A New Approach of Predicting Facial Changes following Orthognathic Surgery using Realistic Lip Sliding Effect.

Med Image Comput Comput Assist Interv 2019 Oct 10;11768:336-344. Epub 2019 Oct 10.

Department of Oral and Maxillofacial Surgery, Houston Methodist Research Institute, TX, USA.

Accurate prediction of facial soft-tissue changes following orthognathic surgery is crucial for improving surgical outcome. However, the accuracy of current prediction methods still requires further improvement in clinically critical regions, especially the lips. We develop a novel incremental simulation approach using finite element method (FEM) with realistic lip sliding effect to improve the prediction accuracy in the area around the lips. First, lip-detailed patient-specific FE mesh is generated based on accurately digitized lip surface landmarks.
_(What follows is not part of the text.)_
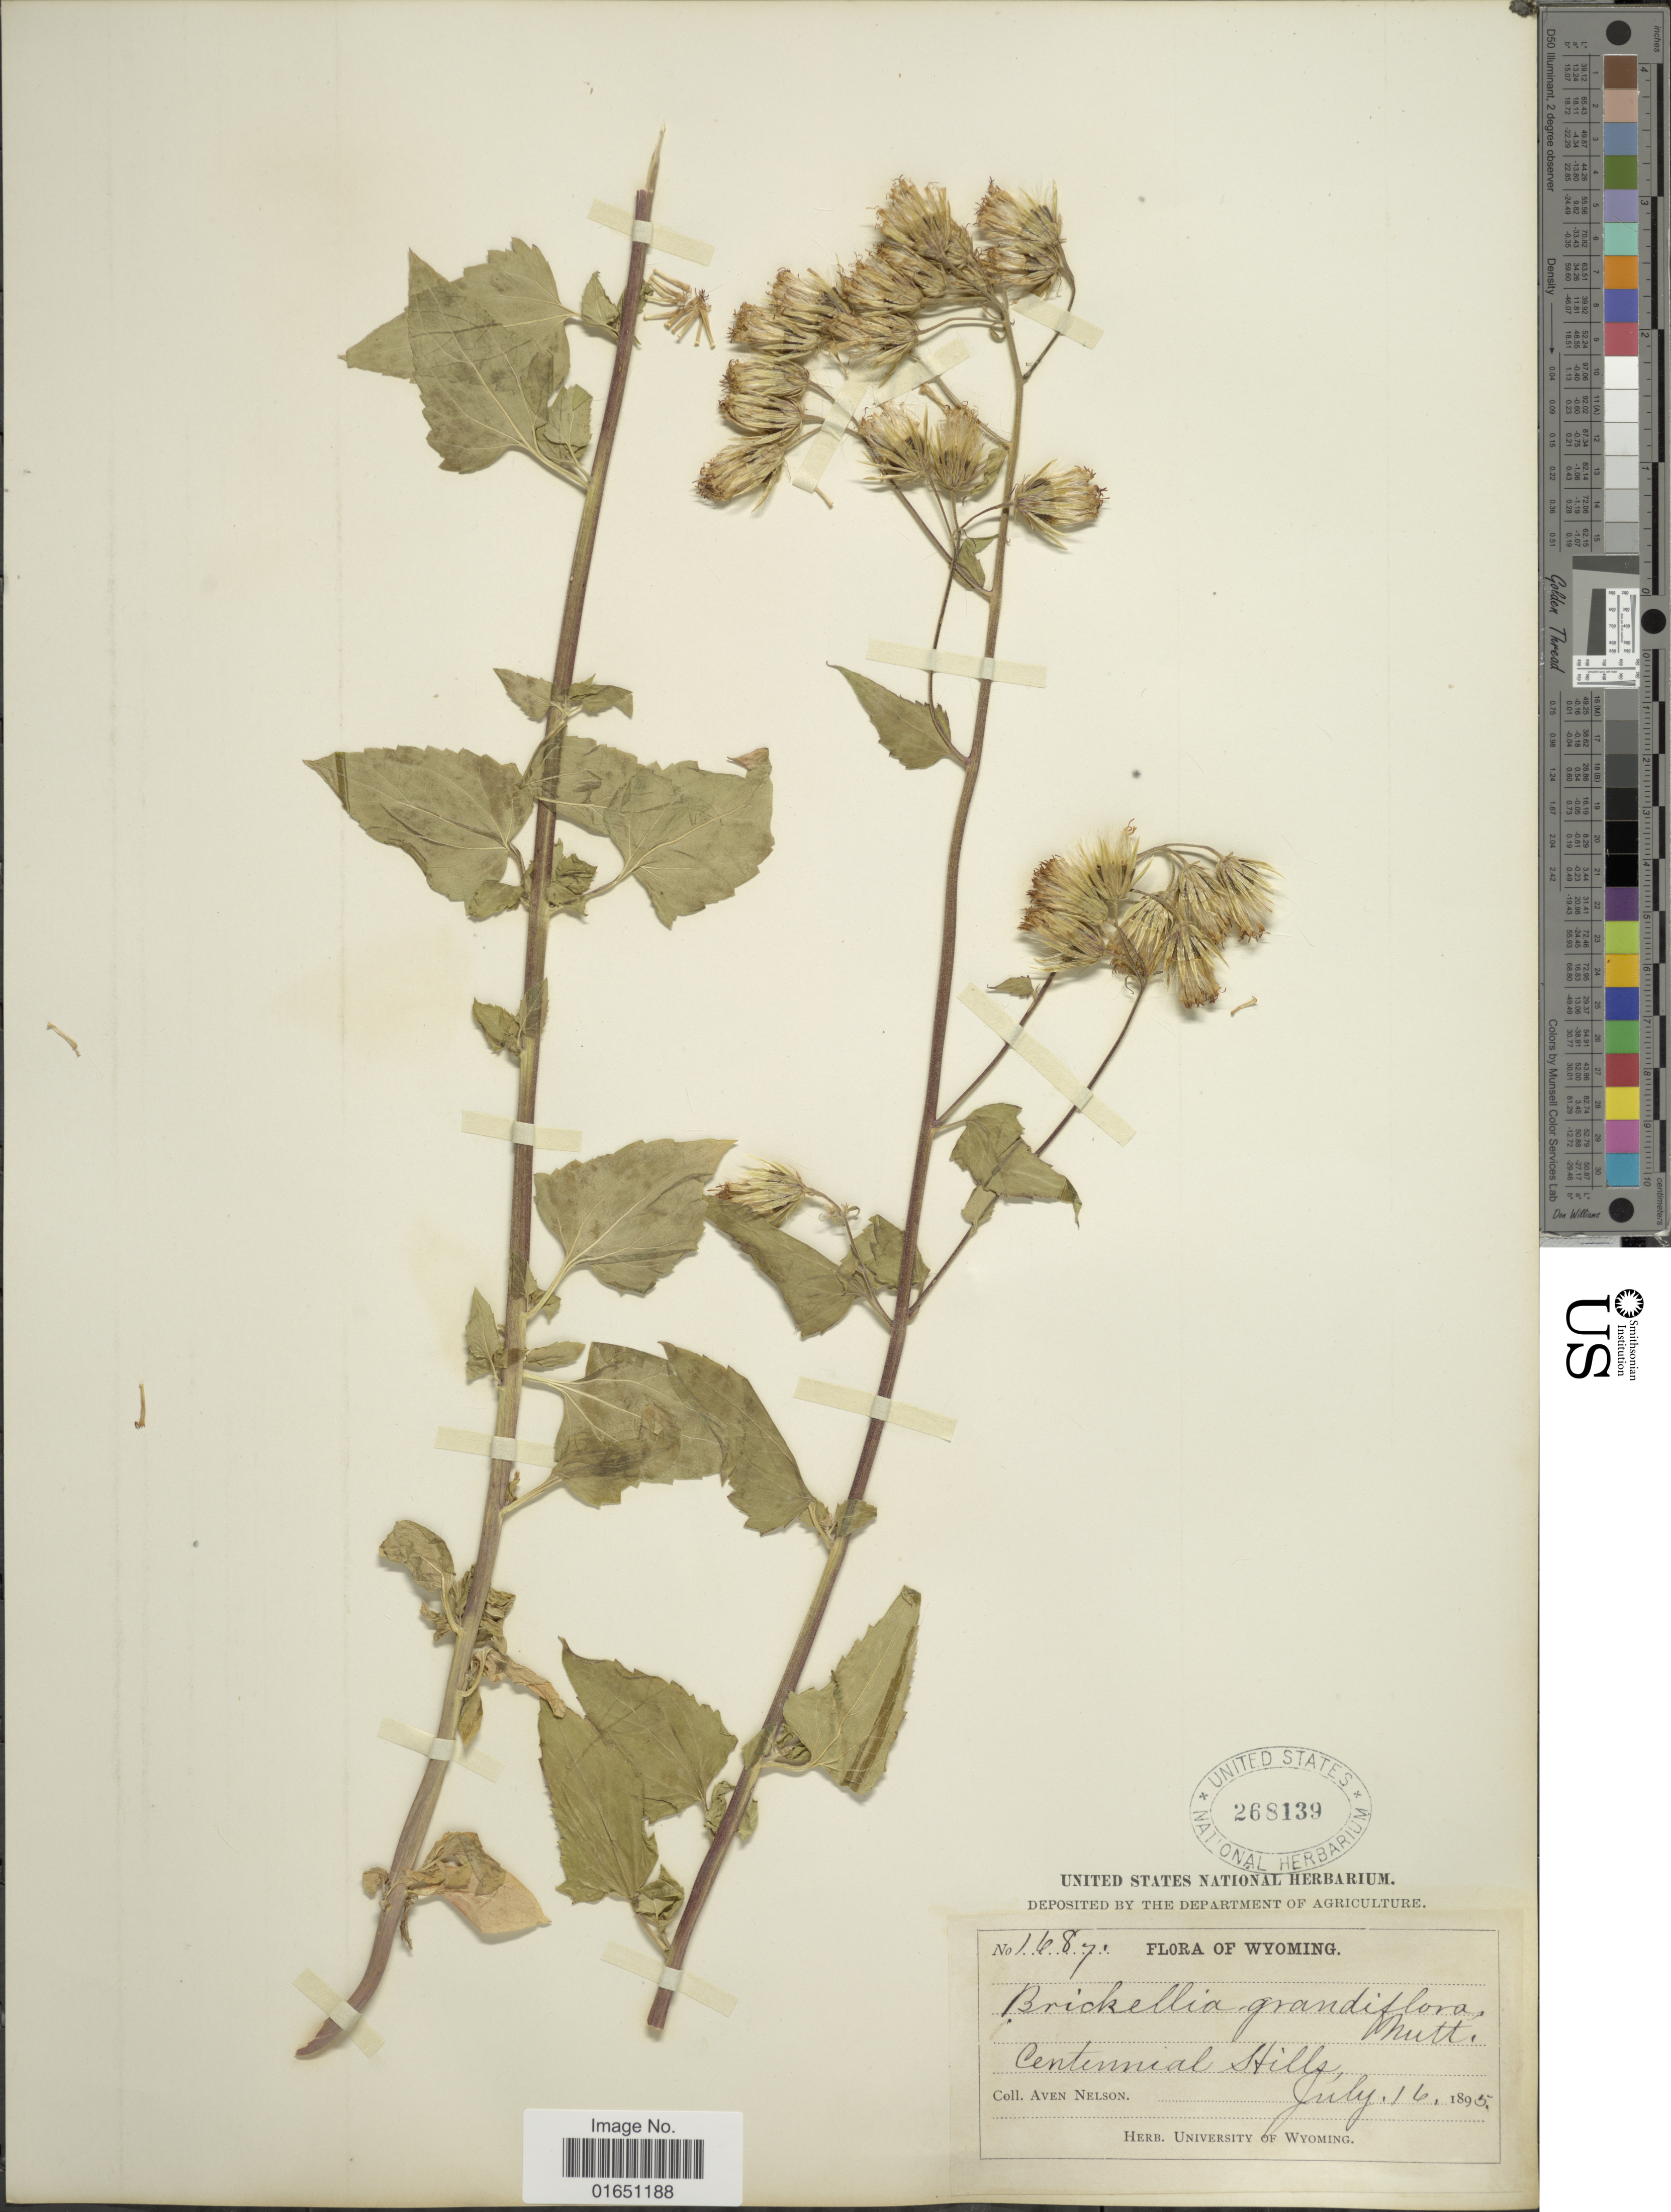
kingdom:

Second, an improved facial soft-tissue change simulation method is developed by applying a lip sliding effect in addition to the mucosa sliding effect. The soft-tissue change is then simulated incrementally to facilitate a natural transition of the facial change and improve the effectiveness of the sliding effects. A preliminary evaluation of prediction accuracy was conducted using retrospective clinical data. The results showed that there was a significant prediction accuracy improvement in the lip region when the realistic lip sliding effect was applied along with the mucosa sliding effect.